Représentation du 20 juin 2009
Opéra Comique (Salle Favart)

Direction musicale Sir John Eliot Gardiner

The Monteverdi Choir
Orchestre Révolutionnaire et Romantique

Mise en scène Adrian Noble

Carmen Anna Caterina Antonacci
Don José Fabiano Cordero
Micaëla Anne-Catherine Gillet
Escamillo Nicolas Cavallier

 

                           Anne-Catherine Gillet (Micaëla)

Carmen à l’Opéra Comique c’est d’abord une proximité, un face à face avec les personnalités qui doit permettre d’en saisir encore plus leur mystère.

Pour une raison inconnue, Sasha Waltz n’a pu assurer la direction scénique, ce qui propulse Anna Caterina Antonacci en star absolue de la soirée.

Anna Caterina Antonacci (Carmen)

Anna Caterina Antonacci (Carmen)

Et quelle interprétation!
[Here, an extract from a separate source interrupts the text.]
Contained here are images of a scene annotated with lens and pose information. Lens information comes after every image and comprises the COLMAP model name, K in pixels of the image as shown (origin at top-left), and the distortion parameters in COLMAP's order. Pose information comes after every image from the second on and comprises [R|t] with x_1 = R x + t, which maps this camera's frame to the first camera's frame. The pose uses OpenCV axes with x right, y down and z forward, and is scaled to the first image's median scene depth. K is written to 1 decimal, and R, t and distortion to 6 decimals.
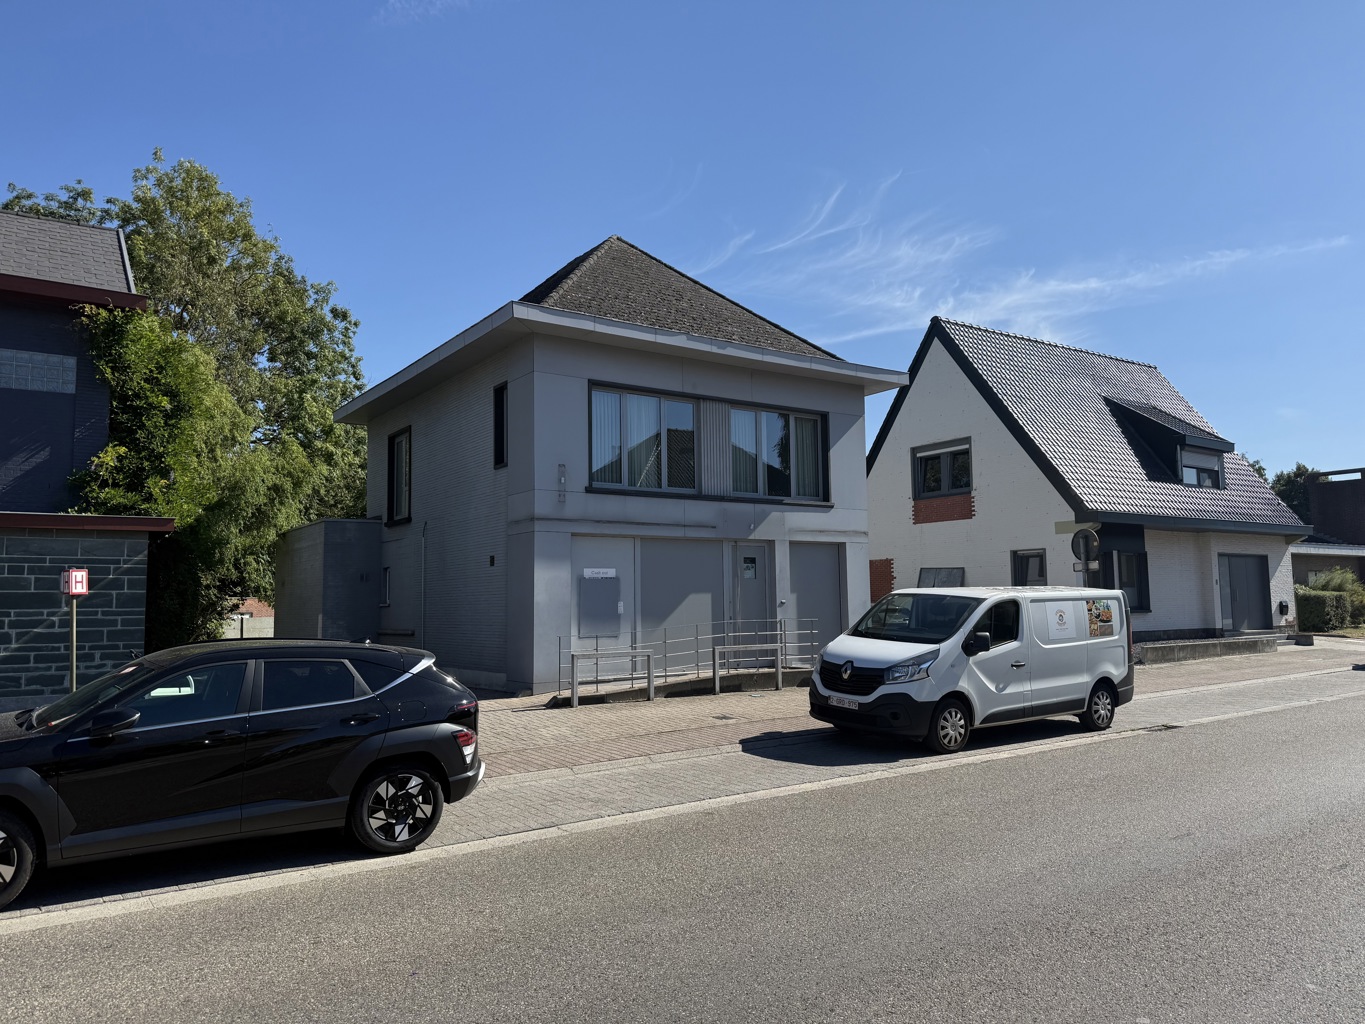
lens RADIAL K [[941.1, 0, 702.1], [0, 941.1, 530.8], [0, 0, 1]] dist [0.092147, -0.094743]
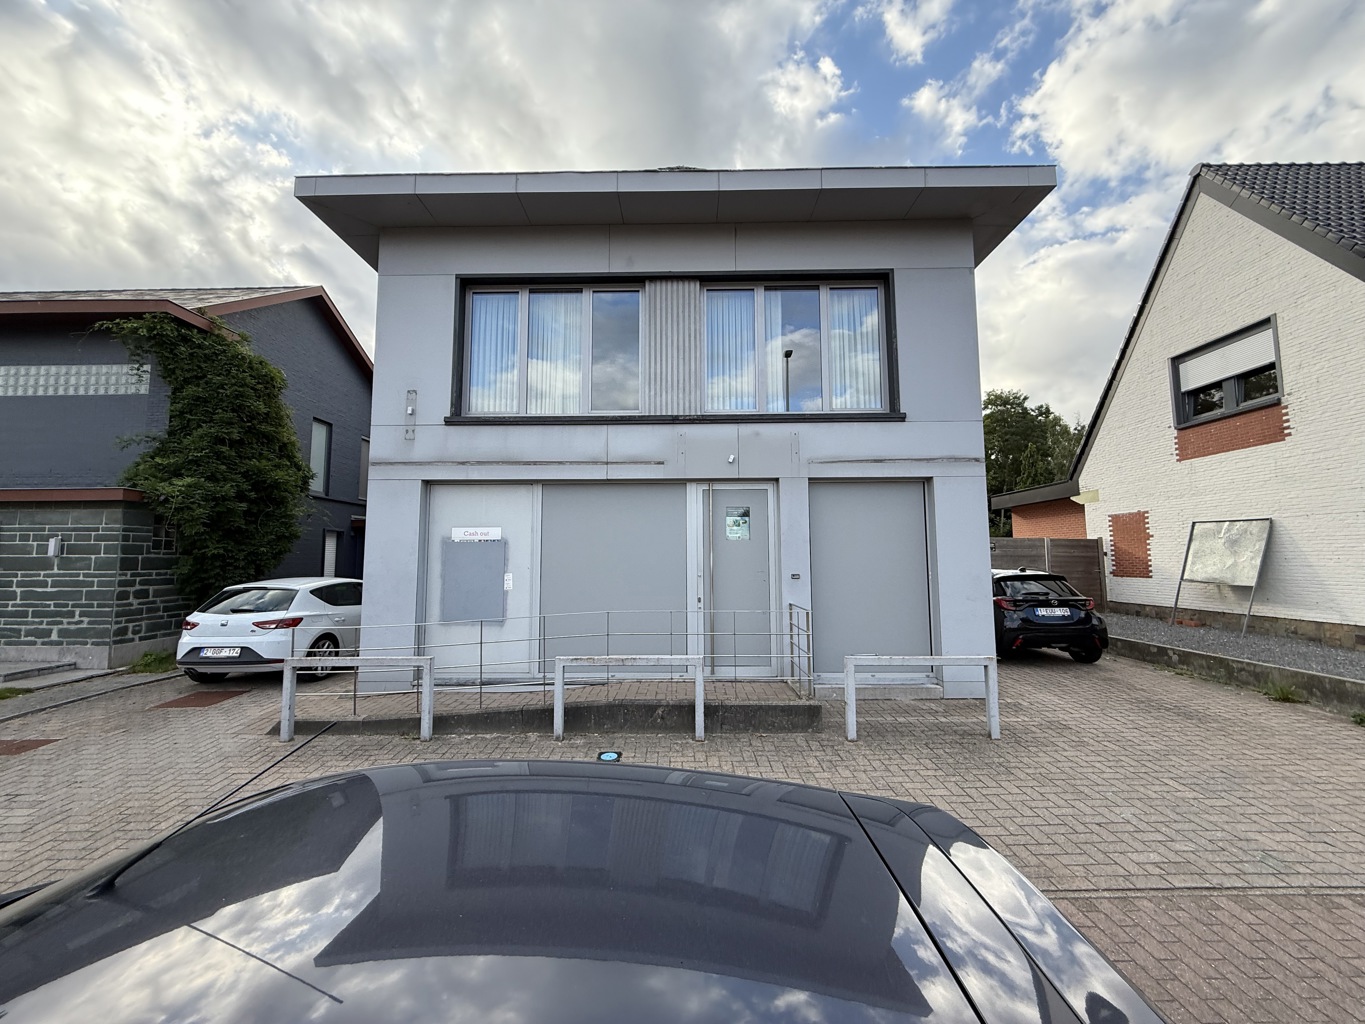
lens RADIAL K [[542.0, 0, 677.5], [0, 542.0, 509.6], [0, 0, 1]] dist [-0.000365, -0.000200]
pose [[0.809892, -0.043284, -0.584980, 0.271589], [0.038350, 0.999047, -0.020827, 0.041850], [0.585324, -0.005566, 0.810781, 0.767002]]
Un phrasé clair, presque analytique, jamais entendu dans une salle comme Bastille.
Féline, crâneuse et très belle femme, le charme enjôle, les moqueries dirigées vers Don José l‘attendrissent même.
La liberté de la cigarière se mesure ainsi à ses poses provocatrices, mais pas à son indépendance du regard des autres.

Tout fonctionne très bien jusqu’au « Carreau, pique… la mort! ».
Impossible de ressentir la force obscure qui fait la profondeur de Carmen, l’histoire qui a fait d’elle la femme qu’elle est.
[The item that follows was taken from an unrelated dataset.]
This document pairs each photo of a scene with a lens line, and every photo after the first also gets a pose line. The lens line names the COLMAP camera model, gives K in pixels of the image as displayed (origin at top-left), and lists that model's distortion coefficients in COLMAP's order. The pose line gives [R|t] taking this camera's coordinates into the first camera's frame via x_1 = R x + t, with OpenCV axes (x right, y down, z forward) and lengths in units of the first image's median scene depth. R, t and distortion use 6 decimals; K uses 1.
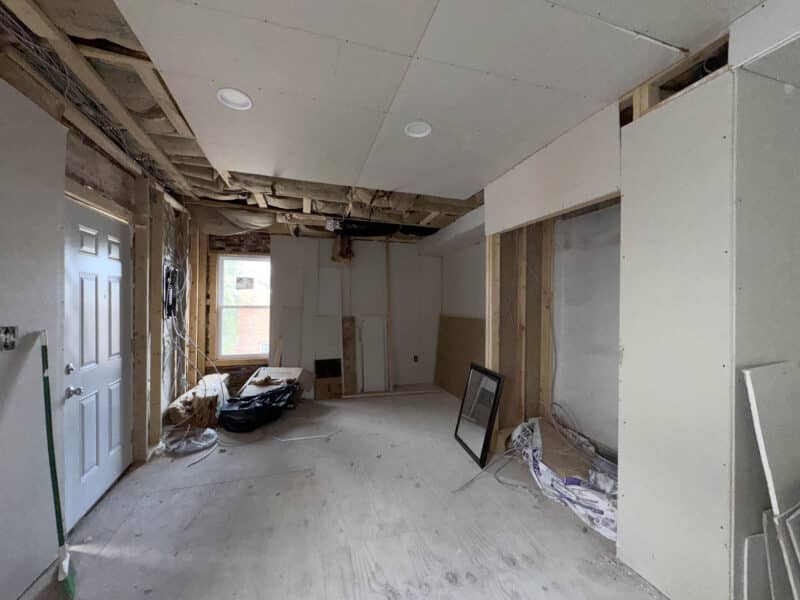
lens RADIAL K [[316.7, 0, 401.9], [0, 316.7, 302.2], [0, 0, 1]] dist [-0.004515, 0.000450]
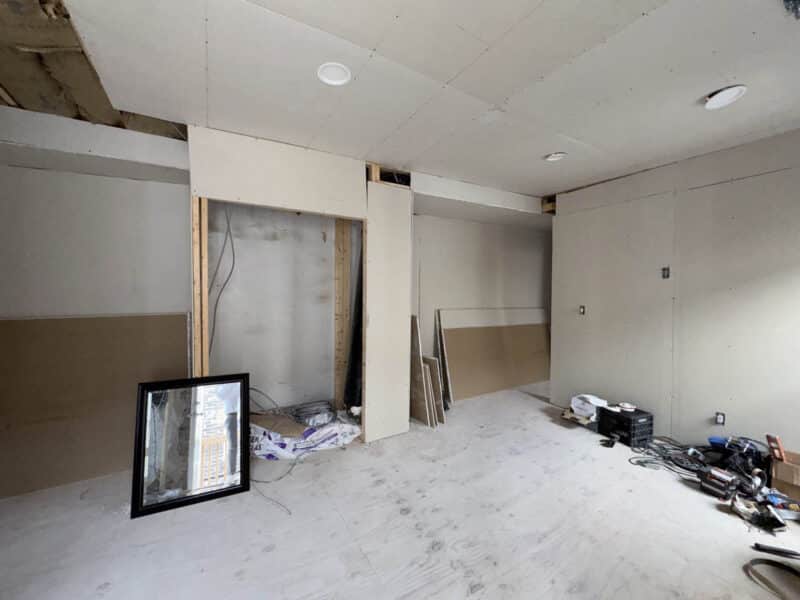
lens RADIAL K [[316.7, 0, 402.0], [0, 316.7, 296.8], [0, 0, 1]] dist [-0.004515, 0.000450]
pose [[-0.239222, -0.029026, 0.970531, -0.939025], [-0.005553, 0.999578, 0.028526, -0.003607], [-0.970949, 0.001435, -0.239282, 1.205363]]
A ce moment là, Fabiano Cordero, le ténor brésilien qui a du remplacer au dernier instant Andrew Richards, s’affirme et Anna Caterina Antonacci se dilue.

C'est ce sens de la tragédie, si poignant dans les Troyens il y a quelques années au Châtelet, qui semble altéré sur la fin.

Anna Caterina Antonacci (Carmen)

Anna Caterina Antonacci (Carmen)

Une autre femme se dessine, plus sensible et dramatique, Micaëla, qu’Anne Catherine Gillet joue avec simplicité et émotion, une voix bien projetée et abritant une petite vibration fragile.
Les rôles sentimentaux semblent trop lui convenir.

Carmen sensuelle, mais insuffisamment sombre, dans une mise en scène conforme à l’imagerie populaire, chacun de ses airs est soutenu avec précision et sens du détail par l’Orchestre Révolutionnaire et Romantique.
Il ne perd la maîtrise des couleurs et du relief que dans les passages les plus exubérants.